# Given passage start
Aware that another Seattle Weekly article involving Bedlam Coffee was recently written, I decided to check this shop off of my coffee list anyhow, since Julien Perry was primarily concerned with ghost chili peppers, and I was primarily concerned with espresso.
In addition to a few other quirky features (such as having a toast menu), Bedlam Coffee takes great pride in the fact that its coffee comes from a secret source. As someone concerned with coffee origin, raising awareness for small farms, working conditions in various growing regions, the surprising political clout of and controversy surrounding the global coffee market, and the far-reaching impact of things like weather and war on crops, I find this severely annoying. And somewhat irrational for a place that wants to promote conversation, since there is no quicker way to get into a heated discussion than with a little information about the drink you're holding in your very own hands.
# Given passage end
# Data provided start
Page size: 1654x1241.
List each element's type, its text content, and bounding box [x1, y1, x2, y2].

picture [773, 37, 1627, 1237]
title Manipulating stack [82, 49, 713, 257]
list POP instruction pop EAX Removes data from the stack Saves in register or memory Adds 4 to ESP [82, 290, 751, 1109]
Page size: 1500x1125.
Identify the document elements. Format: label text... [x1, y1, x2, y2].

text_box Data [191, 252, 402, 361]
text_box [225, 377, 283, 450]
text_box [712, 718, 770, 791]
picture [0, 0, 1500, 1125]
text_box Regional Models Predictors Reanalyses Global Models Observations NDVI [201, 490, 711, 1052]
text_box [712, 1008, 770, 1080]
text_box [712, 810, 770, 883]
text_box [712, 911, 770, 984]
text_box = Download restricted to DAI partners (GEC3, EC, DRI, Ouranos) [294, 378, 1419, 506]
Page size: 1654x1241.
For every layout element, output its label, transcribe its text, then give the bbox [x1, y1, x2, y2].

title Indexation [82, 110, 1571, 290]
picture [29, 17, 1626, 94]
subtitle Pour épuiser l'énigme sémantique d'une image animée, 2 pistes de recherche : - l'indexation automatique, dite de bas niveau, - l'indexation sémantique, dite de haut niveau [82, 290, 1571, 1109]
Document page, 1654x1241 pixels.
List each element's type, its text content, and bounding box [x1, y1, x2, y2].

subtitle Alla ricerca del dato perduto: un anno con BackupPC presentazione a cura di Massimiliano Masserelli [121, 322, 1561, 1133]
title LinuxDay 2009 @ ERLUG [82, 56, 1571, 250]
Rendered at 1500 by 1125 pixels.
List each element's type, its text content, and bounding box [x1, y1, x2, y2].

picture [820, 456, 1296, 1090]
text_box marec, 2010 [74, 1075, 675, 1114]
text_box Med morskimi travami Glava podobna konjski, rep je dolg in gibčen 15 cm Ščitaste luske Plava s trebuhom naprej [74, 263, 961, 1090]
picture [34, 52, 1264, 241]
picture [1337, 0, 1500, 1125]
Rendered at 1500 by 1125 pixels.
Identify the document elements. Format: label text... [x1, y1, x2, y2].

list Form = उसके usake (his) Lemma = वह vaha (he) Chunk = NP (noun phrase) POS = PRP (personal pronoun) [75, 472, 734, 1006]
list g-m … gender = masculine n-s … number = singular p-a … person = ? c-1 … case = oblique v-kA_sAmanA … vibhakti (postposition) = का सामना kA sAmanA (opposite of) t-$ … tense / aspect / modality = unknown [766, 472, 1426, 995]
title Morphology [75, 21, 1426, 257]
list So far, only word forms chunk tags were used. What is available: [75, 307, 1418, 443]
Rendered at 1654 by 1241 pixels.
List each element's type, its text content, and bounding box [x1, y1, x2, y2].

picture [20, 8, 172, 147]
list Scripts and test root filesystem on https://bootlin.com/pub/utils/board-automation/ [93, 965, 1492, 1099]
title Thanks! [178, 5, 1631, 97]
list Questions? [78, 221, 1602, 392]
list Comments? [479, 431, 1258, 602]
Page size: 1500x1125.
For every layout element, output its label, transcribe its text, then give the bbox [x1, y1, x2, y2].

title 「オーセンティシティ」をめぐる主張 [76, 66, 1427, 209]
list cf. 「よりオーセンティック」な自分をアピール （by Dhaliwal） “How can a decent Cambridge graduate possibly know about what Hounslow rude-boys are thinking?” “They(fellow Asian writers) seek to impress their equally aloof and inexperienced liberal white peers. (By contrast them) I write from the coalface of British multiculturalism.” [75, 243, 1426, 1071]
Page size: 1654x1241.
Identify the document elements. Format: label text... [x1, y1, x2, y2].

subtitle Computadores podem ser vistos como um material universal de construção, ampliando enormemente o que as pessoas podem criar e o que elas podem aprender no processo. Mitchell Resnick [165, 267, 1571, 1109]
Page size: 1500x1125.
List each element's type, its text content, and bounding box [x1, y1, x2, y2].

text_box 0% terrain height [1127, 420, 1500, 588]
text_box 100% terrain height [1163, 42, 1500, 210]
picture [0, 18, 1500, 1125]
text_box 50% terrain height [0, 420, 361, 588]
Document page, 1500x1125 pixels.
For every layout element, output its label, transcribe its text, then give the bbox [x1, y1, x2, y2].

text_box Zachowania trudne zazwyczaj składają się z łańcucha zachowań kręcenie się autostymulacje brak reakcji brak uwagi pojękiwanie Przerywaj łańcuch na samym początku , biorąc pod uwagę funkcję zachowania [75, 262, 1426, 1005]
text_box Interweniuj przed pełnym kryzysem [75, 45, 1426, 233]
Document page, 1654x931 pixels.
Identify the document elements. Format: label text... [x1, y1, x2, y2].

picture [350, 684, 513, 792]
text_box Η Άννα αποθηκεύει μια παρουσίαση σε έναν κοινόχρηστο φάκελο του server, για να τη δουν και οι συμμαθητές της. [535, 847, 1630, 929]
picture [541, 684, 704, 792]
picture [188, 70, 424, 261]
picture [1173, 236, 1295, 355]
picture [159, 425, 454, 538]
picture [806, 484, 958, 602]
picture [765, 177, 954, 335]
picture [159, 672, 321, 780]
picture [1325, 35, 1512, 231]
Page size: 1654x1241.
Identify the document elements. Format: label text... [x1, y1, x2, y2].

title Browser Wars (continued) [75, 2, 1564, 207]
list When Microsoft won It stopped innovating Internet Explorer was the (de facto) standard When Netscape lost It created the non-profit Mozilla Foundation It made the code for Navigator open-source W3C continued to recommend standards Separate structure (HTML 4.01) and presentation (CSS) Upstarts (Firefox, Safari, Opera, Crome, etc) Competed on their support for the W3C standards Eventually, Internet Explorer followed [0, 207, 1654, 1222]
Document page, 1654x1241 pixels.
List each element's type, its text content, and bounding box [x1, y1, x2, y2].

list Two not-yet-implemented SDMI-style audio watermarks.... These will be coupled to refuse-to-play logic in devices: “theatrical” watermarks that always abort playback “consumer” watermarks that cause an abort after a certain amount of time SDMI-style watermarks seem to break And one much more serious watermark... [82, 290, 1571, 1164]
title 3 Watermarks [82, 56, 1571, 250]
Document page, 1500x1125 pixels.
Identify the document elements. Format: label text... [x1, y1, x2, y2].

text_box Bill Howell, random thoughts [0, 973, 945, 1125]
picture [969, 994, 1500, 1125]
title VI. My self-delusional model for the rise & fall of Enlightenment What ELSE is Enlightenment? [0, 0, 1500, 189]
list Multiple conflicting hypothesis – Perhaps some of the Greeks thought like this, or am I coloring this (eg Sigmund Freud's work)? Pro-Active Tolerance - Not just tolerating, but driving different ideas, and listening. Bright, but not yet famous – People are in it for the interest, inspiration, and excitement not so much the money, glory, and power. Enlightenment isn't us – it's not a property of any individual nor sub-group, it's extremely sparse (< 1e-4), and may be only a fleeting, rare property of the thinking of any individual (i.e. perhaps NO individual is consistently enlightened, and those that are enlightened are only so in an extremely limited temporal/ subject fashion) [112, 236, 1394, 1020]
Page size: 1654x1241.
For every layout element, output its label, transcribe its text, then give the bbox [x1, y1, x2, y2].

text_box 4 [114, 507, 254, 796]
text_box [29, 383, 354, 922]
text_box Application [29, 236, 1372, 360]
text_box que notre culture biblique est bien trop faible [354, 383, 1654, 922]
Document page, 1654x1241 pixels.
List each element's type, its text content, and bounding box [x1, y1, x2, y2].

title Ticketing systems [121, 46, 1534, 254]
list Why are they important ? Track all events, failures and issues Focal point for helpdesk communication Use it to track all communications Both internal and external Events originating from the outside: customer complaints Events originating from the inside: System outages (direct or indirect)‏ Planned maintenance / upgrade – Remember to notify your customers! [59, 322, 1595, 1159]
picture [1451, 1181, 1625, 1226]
# Data provided end
• _Aim_:
Carry the piece on Bedlam Coffee forward, starting right after its final sentence. The lines above were taken from a separate source.

• _Task output_:
Bedlam Coffee & Toast
Nevertheless, curious to see what the big deal might be, and in hopes of sleuthing out whatever I might be able to sleuth out by means of my own palate, I ordered a latte (to sit and talk over) and a shot of espresso (to taste). And as much as I would love to disagree with a fellow Voracious writer, I really can't say much about the coffee. Perhaps the barista (who, don't get me wrong, was a wonderfully friendly barista) was having an "off" day. Who knows. But whatever may be going on with the actual mystery roast was frustratingly masked by a painfully burnt shot of espresso. And not just the straight-up espresso, but also the espresso in my latte... and the espresso in my friend's latte. All three were sharp, bitter, and lacking flavor complexity.
The art was cool, the environment was edgy, the baristas were friendly, the furniture was all aesthetically pleasing, and the music was just right for allowing a long and lovely conversation. But the beverages went largely untouched. And when I go out for coffee with someone, I want to enjoy my coffee and our conversation.
Dear Bedlam, you've got a lot going for you...
... maybe next time, I'll try the tea.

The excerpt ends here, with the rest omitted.